Gay had praised Johnson’s work to her half-a-million Twitter followers in August 2017 (“‘Control Negro,’ in Guernica, is one hell of a short story.”), so the minute Johnson learned Gay was assembling the anthology, she jumped to submit the piece. A few months and a stuffed inbox later, Johnson would finally be able to answer “yes” to her parents’ most persistent question: “Can we get [your work] in a Barnes & Noble?” She is now folded into the pages of an industry standard, a text she had personally devoured “for years and years.”

Just as Johnson has always been an avid reader, she has always pressed her pen to paper. There has never been a time when she wasn’t an artist—a multimedia envisionist with a penchant for producing drawings and manuscripts alike. When she was still teenager, Johnson set to work on her first novel, typing pages on the keyboard of her IBM personal computer after devouring The Outsiders by S.E. Hinton.

Johnson teaches visual arts in Charlottesville public schools, which grants her life-inspired fodder for her writing. Being a full-time art instructor and mother means her craft truly hinges on self-discipline; she carves drafting sessions out of summer months and rare pockets of weekend quiet.
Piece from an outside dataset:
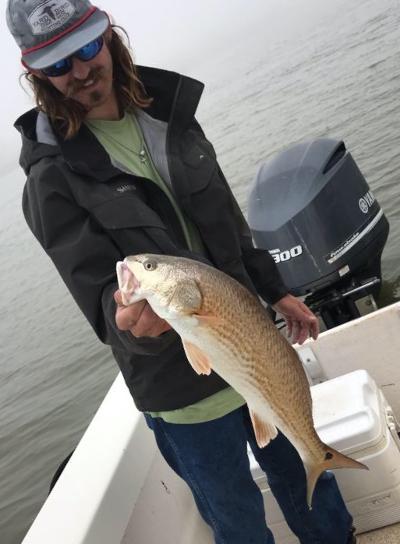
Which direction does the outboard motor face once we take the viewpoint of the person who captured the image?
facing the viewer and to the left of the viewer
Johnson studied art and education at James Madison University, but a year of international exploration with her husband, and the creation of a related blog, allowed her to envision writing as a viable complement to her teaching career. She credits travel with reframing her artistic brain because it affects writing and how you “interact with things when you’re taken out of place.”

Johnson’s writing does just that: It grasps the reader and jostles her into a separate reality—often, the reality of a person whose voice is traditionally and systematically repressed. She opts to embody the brains of characters harboring “troublesome” mindsets, as in the protagonist of “Control Negro,” an elusive black father and scholar who scrutinizes his unknowing son from afar and uses him as a pawn in a race-based social experiment.

Such an exercise, Johnson says, affirms the “power of fiction,” drawing on the writer’s and reader’s ability to align herself with an alternate perspective and see the world through someone else’s eyes.

This is precisely what Gay means in the anthology introduction when she says, “I am not avoiding reality when I read fiction; I am strengthening my ability to cope with reality.”

Johnson’s fiction employs real and universal themes, such as surging water as a metaphor for swelling life pressures. But, each piece she writes also offers its own set of truths—ideas that put strain on the lopsided, majority-favoring realties many citizens sustain.

“As a mom of a child of color and as a woman,” she says, “…I want to have an influence by sharing ideas that let people…have [more]…awareness or even just a little bit more empathy for someone they might feel distant from.” This desire to establish a new American truth has contributed to her rise in the writing world. Johnson credits her work on August 11 and 12, 2017, including her article in C-VILLE, with helping propel her career. Those essays, like her short stories, responded to questions sweeping the nation: “Who are we, and how do we want to respond to things that we may disagree with strongly? How do we feel like we have power and agency?”

In the next phase of her career, Johnson plans to complete her first collection, Virginia Is Not Your Home, and continue grappling with socially relevant themes. She finds an artistic identity in braiding together a moment’s lingering strings —in “making something that’s bigger than [herself]” through writing.

Johnson considers her craft a rich gift, an opportunity to seek out the spaces and faces in her community that are routinely ignored and hone in on their truths. While she acknowledges such a task is not always easy, it’s indisputably worthwhile. “I would rather the world be more comfortable for everybody, honestly,” she says, but, “if it has to be uncomfortable, I think we should take that opportunity.”


On October 26, Jocelyn Johnson will read an excerpt from “Control Negro” at New Dominion Bookshop. The story was selected by Roxane Gay for inclusion in Best American Short Stories 2018.